Family therapy is more effective than traditional solo psychotherapy in helping teens with bulimia to abstain from bingeing and purging, a new study shows.
The study is the first in the U.S. to evaluate any treatment for bulimia nervosa in adolescents, Dr. Daniel le Grange of the University of Chicago, the study’s lead author, told Reuters Health. He and his colleagues tested a family-based treatment modeled on an effective therapeutic strategy for anorexia nervosa in adolescents known as the Maudsley approach.
In the U.S., le Grange noted, psychotherapy in which a person meets with a therapist to understand the emotional issues involved in their eating disorder is currently the standard treatment for bulimia nervosa.
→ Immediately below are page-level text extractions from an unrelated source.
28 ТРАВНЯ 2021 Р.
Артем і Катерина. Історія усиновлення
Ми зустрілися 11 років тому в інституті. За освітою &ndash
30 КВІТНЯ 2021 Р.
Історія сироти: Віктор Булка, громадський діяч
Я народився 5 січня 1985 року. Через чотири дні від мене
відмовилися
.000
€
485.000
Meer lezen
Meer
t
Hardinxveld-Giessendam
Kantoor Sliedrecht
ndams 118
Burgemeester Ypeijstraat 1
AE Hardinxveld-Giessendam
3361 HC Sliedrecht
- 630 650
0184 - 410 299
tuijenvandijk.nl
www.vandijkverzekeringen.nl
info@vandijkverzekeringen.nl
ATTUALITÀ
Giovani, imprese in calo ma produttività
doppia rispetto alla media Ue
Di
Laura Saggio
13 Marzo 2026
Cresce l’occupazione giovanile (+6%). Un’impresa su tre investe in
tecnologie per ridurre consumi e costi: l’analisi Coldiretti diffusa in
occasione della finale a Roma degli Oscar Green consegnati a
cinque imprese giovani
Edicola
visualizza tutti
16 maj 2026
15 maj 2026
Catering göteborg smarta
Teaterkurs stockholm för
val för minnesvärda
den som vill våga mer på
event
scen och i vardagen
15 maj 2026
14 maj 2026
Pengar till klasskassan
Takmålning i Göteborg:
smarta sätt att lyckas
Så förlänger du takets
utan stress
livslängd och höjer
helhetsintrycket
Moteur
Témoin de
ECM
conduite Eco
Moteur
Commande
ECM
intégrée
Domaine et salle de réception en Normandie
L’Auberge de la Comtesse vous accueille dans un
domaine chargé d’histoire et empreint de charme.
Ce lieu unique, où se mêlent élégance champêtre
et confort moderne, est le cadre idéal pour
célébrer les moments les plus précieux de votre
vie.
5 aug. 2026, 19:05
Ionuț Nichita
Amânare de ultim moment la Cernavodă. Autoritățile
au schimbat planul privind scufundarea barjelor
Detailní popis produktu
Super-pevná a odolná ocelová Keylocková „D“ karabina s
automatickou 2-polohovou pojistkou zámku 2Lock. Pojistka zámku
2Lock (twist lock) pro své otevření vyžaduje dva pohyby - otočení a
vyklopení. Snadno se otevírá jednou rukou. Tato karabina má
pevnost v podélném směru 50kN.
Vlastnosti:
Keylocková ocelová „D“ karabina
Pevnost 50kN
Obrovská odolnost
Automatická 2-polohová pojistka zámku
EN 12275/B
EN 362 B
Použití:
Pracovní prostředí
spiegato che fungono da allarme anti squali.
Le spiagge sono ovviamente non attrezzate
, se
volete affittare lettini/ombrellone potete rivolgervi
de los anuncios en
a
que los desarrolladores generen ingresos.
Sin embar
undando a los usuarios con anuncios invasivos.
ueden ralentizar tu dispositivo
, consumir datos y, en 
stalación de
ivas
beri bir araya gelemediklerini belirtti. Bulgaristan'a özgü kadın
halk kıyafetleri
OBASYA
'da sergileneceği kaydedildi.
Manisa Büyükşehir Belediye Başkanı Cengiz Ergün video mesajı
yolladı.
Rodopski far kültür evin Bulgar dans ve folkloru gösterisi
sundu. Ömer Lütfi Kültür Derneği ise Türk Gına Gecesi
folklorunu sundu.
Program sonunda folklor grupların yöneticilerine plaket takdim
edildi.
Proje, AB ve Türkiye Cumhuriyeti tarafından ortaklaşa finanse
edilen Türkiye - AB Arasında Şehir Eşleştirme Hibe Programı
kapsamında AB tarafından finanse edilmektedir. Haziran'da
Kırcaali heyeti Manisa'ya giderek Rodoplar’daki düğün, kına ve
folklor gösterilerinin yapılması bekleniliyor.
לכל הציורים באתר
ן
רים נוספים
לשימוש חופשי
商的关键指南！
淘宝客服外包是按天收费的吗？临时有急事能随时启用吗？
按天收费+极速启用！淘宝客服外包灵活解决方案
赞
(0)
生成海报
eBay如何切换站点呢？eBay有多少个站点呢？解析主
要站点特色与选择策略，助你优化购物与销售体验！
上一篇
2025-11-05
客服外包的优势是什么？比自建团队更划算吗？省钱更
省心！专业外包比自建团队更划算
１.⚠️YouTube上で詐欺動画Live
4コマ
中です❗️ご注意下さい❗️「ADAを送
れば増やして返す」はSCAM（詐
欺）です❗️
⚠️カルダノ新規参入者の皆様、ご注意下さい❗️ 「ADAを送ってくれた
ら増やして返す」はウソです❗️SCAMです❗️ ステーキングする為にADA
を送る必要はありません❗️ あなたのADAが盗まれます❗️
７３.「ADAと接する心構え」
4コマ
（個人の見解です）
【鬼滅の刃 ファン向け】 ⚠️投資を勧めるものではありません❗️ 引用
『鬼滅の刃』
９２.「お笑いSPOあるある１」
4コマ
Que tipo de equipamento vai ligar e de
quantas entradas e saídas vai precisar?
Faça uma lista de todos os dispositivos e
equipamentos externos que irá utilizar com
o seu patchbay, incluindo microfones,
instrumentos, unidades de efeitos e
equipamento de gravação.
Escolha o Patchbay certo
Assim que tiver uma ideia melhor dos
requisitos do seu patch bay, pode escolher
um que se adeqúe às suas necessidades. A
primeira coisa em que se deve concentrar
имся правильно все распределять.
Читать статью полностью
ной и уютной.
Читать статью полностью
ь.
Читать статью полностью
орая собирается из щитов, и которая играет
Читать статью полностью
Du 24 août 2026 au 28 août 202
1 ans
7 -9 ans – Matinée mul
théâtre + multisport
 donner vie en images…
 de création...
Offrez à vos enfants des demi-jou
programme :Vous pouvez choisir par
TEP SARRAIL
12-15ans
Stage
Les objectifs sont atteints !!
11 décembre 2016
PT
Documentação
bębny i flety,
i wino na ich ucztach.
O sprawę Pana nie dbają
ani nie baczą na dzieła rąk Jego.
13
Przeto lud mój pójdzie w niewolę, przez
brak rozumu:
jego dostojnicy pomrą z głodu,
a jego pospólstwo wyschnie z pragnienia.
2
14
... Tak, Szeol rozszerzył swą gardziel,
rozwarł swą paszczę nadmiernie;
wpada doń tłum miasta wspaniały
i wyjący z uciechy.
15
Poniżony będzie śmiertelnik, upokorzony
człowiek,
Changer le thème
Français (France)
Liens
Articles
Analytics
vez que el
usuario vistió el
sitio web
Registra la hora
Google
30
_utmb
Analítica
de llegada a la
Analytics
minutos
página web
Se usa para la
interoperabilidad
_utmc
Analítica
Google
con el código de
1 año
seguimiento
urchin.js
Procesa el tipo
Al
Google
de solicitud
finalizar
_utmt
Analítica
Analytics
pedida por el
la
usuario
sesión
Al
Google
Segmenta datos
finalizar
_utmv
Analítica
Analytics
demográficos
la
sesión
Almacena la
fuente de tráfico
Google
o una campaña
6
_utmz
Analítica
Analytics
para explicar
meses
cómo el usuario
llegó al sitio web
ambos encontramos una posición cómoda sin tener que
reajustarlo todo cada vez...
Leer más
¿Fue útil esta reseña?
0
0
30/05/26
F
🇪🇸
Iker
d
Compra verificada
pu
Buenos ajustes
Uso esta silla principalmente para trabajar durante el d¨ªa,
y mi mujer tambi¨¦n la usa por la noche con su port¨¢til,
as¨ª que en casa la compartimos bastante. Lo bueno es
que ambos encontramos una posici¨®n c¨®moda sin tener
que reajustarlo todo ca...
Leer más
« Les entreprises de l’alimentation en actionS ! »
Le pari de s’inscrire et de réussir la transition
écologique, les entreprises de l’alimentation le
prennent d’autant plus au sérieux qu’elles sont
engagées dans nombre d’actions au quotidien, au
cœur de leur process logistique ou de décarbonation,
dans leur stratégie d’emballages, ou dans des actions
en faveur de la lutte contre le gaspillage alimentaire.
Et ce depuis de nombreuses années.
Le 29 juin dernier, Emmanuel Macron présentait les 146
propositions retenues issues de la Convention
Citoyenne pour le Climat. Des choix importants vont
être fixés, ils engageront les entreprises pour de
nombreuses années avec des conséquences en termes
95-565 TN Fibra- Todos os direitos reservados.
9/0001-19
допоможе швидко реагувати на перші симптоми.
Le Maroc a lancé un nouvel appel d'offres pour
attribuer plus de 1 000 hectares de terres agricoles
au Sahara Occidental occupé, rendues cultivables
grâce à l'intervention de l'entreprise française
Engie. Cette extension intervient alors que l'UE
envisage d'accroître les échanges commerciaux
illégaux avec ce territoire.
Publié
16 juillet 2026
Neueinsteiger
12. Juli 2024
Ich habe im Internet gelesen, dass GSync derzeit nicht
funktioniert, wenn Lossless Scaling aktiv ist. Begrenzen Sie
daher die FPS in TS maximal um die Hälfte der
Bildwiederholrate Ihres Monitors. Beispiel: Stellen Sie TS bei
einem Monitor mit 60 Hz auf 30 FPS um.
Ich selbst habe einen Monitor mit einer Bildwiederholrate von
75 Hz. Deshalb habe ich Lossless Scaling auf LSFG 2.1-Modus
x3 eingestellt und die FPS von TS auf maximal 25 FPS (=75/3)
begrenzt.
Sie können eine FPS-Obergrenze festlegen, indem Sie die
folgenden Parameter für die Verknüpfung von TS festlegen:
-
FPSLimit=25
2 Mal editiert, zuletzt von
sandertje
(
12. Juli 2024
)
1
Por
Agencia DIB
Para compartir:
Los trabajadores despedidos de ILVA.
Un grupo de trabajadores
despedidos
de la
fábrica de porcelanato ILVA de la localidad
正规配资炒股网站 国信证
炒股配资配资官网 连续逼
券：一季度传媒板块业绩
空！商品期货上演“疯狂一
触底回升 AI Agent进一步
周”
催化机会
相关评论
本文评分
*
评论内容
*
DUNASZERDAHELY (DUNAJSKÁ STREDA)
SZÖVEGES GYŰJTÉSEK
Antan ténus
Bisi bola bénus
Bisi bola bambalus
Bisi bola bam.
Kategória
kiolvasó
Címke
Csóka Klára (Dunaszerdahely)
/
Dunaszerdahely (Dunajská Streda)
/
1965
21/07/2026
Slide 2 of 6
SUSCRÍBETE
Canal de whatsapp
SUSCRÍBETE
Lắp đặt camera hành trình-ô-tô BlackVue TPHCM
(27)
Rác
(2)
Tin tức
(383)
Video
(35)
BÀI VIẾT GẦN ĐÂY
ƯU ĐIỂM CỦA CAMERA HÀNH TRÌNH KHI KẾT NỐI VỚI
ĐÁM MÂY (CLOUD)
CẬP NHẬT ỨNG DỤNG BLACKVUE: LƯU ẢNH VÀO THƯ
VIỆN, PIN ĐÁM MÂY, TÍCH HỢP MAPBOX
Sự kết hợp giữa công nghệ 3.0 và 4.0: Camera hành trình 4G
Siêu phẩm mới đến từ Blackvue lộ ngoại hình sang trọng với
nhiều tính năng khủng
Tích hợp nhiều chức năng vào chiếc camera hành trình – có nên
To investigate whether getting families involved might make treatment more effective, they randomly assigned 80 adolescent patients (12 to 18 years old) with bulimia to supportive psychotherapy or the family-based approach.
The family-based therapy consists of three phases: in the first, lasting two to three months, patients and their parents meet weekly with a therapist, with the goal of helping parents stop their children from engaging in unhealthy weight-control behaviors.
Family follows three stages
Once the patient is able to abstain from bulimic behavior, the family moves on to the second phase, in which therapy sessions are every other week and the goal is to “transition control over eating issues back to the adolescent,” le Grange and his colleagues explain in the Archives of General Psychiatry.
In the third phase, families meet with the therapist once a month and attempt to address how the eating disorder affects developmental processes in adolescence.
Patients in the supportive therapy arm of the study followed the same basic frequency schedule of therapy meetings, with the goal of exploring emotional problems that may have triggered the disorder.
At the end of treatment, 39 percent of the 41 patients who participated in family-based therapy were completely abstaining from bulimic behaviors, compared to 18 percent of the 39 patients who underwent psychotherapy.
Six months later, 29 percent of patients in the family therapy group were still abstinent, compared to 10 percent of those in the psychotherapy group.
“There’s room for improvement,” said le Grange, who pointed out that he and his colleagues used the rigorous standard of complete abstinence to gauge treatment effectiveness, not whether a patient had merely shown reductions in bingeing and purging behavior.
While family-based treatment for bulimia nervosa is not currently widely available in the U.S., interested parents can seek out practitioners trained in the Maudsley approach for anorexia nervosa, who will be able to adapt the strategy to bulimic patients with the help of a treatment manual, added le Grange.
“I’m excited about what we’ve done,” he concluded, “but I temper my excitement by the fact that this is the first study.”